_Selected extract:_
☆ ☆ ☆ ☆
What happens when you bring together 50+ women in Kenya 

Invest in women

It’s a powerful thing when women come together

There are certain events that resonate with us long after they have passed and make us feel more inspired to make our world a better place.

This June we held our first ever annual meeting where we invited our group’s chairladies. So much of working with these women and their groups has been about beginning relationships and listening to one another. The event gave the women we work with an opportunity to talk, leading to engaging discussions on what has worked so far, and what has not worked since they joined Zawadisha.

Our aim was to bring out some of the social issues affecting the region, carve out ideas to create a positive impact, whilst at the same time celebrating these women, their ideas, self-determinations and innovations.  

I am writing this feeling very inspired after spending that day with these women and I have some reflections and insights from this event.

Keep pushing, keep on going, and be inspired.

Everyone was eagerly waiting to hear from Zawadisha founder Jen Gurecki. As a social entrepreneur, she is driven by the values of access to opportunity and equality. However much the women were truly grateful to Zawadisha in providing them with a chance for a better livelihood, Jen explained that it was these groups of women that inspired her to do more. We admired their passion to find positive solutions to the problems they had. Having a chance to be with such a dynamic group of people, who are willing to push themselves to better their lives, their families as well as their environment, is a reminder of what we should aspire to achieve.
☆ ☆ ☆ ☆
_Short task:_ Transcribe the post about the Zawadisha meeting, starting with "It’s a powerful" and going on through "a better place.".

_Data lines:_
☆ ☆ ☆ ☆
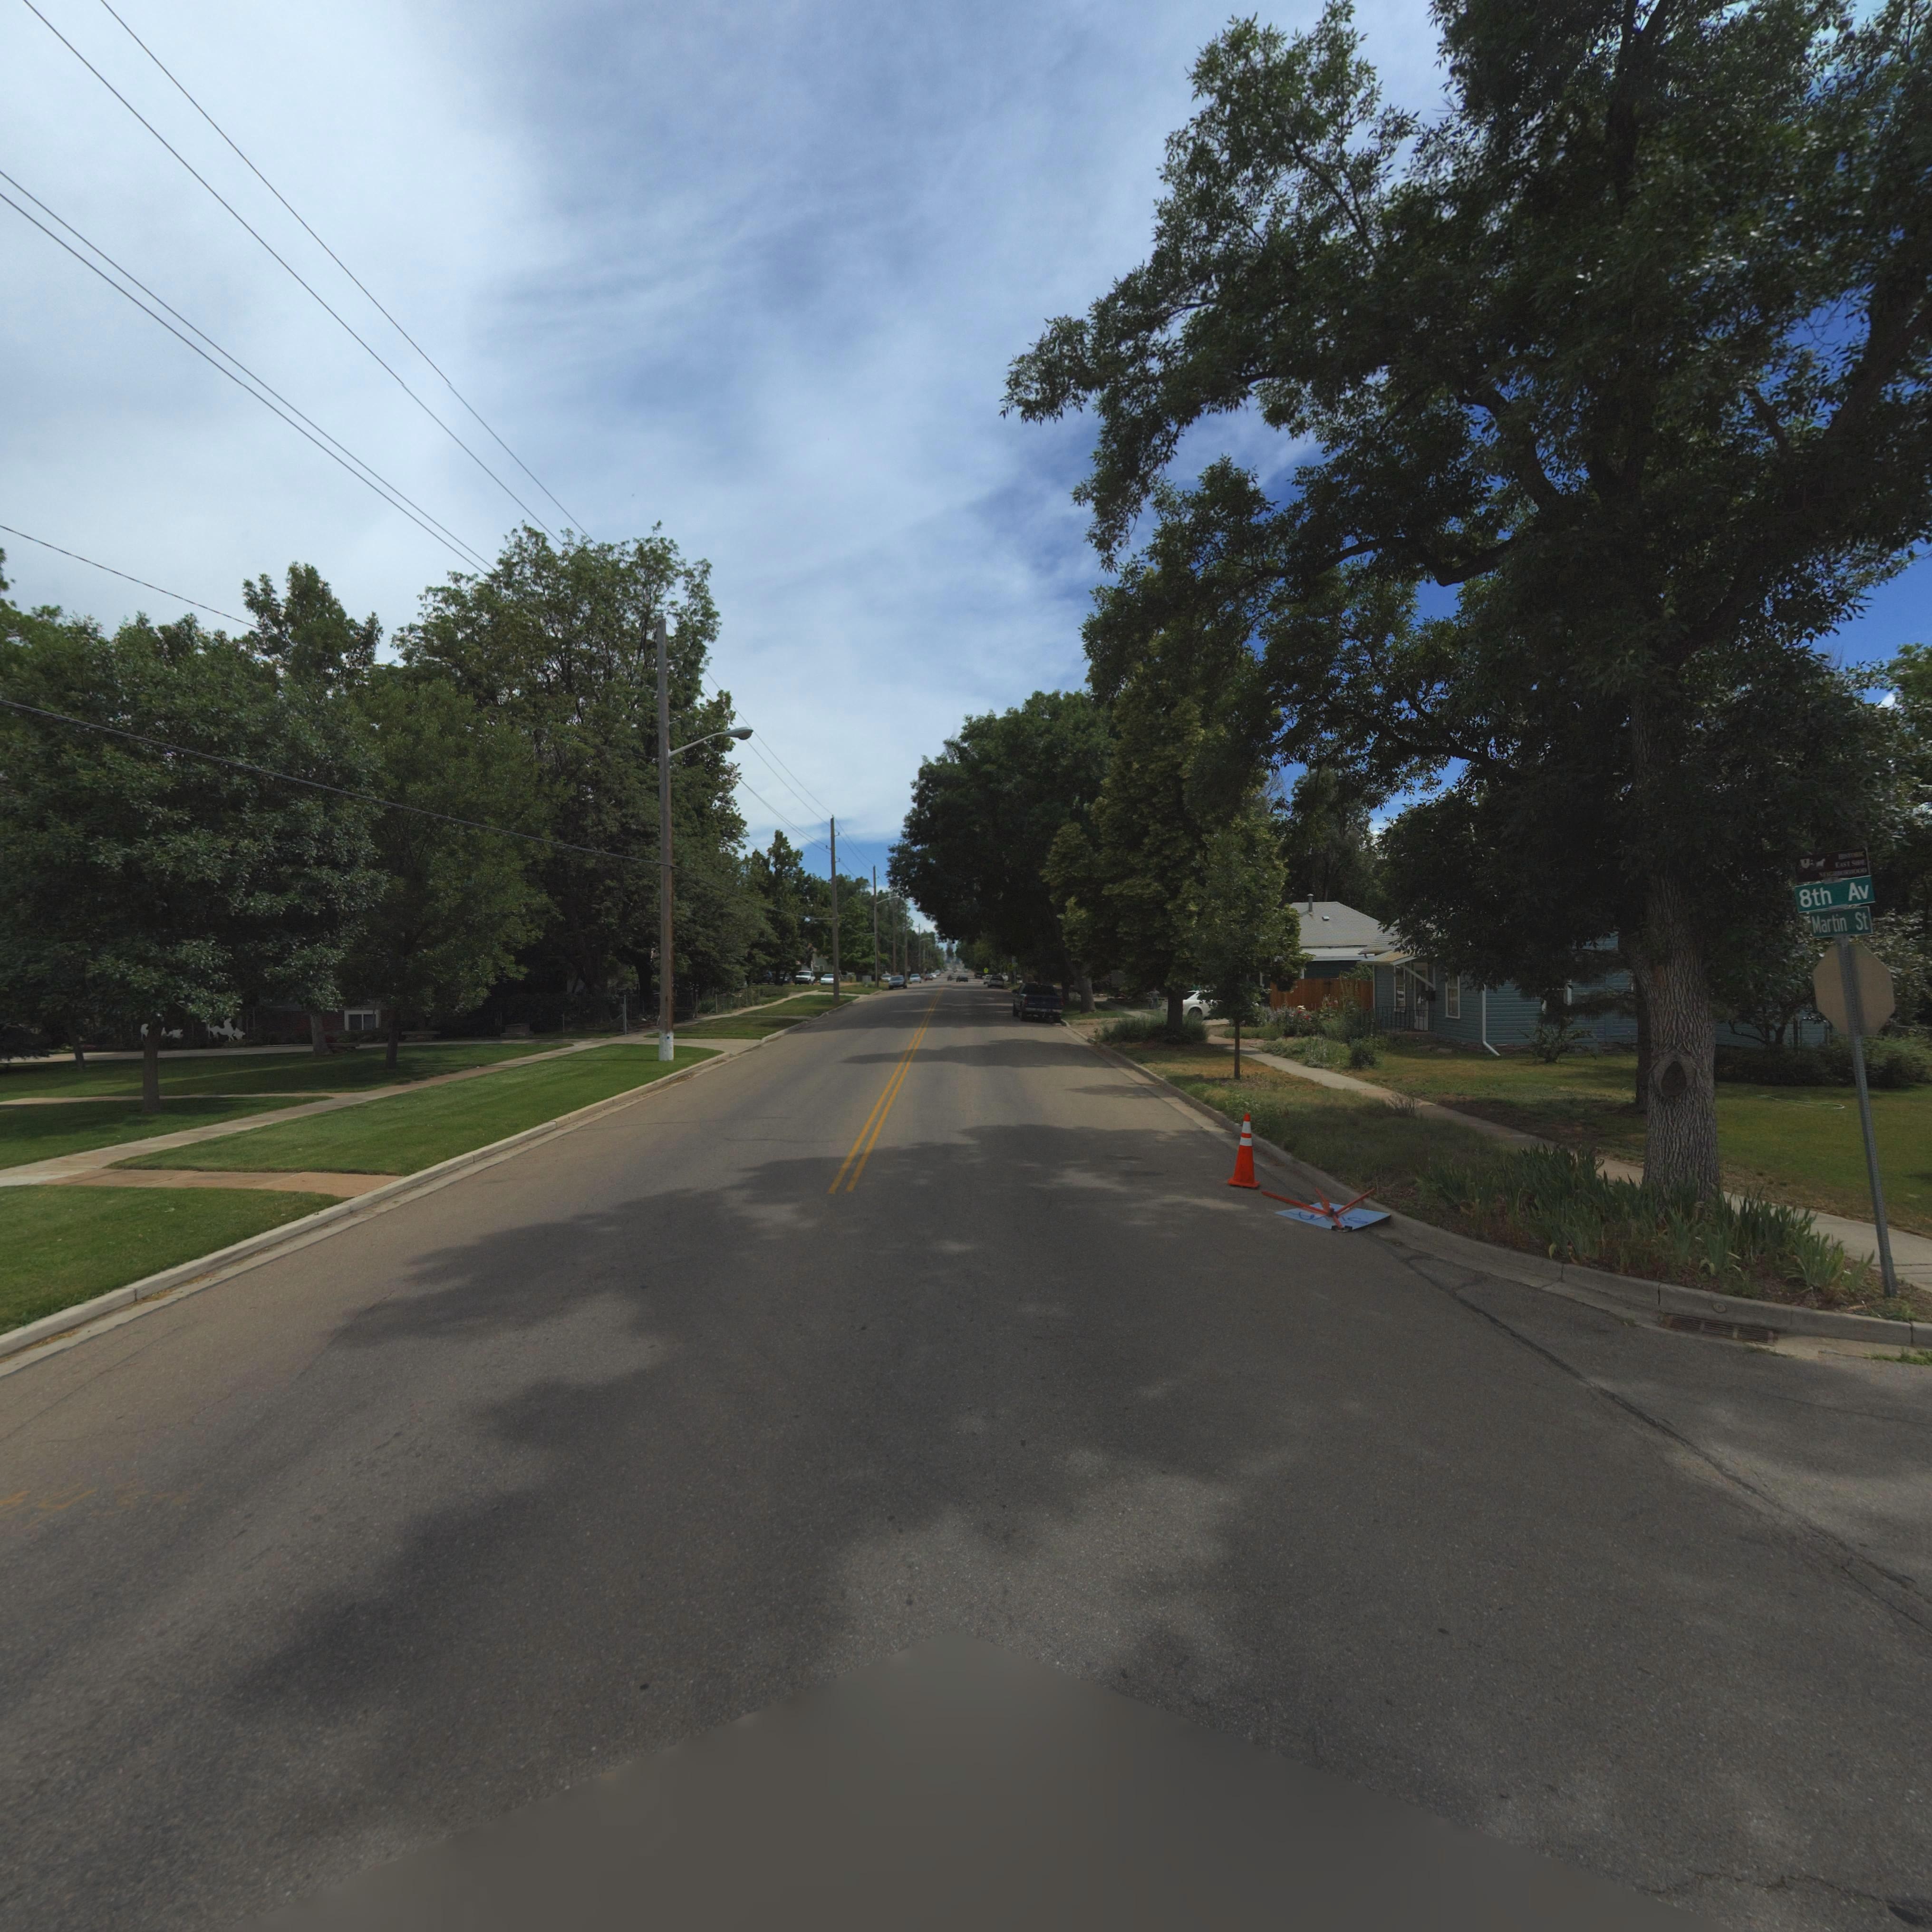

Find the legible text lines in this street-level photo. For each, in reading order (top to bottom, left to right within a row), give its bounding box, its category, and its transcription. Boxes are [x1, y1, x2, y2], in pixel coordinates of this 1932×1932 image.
☆ ☆ ☆ ☆
_Correct result:_
It’s a powerful thing when women come together

There are certain events that resonate with us long after they have passed and make us feel more inspired to make our world a better place.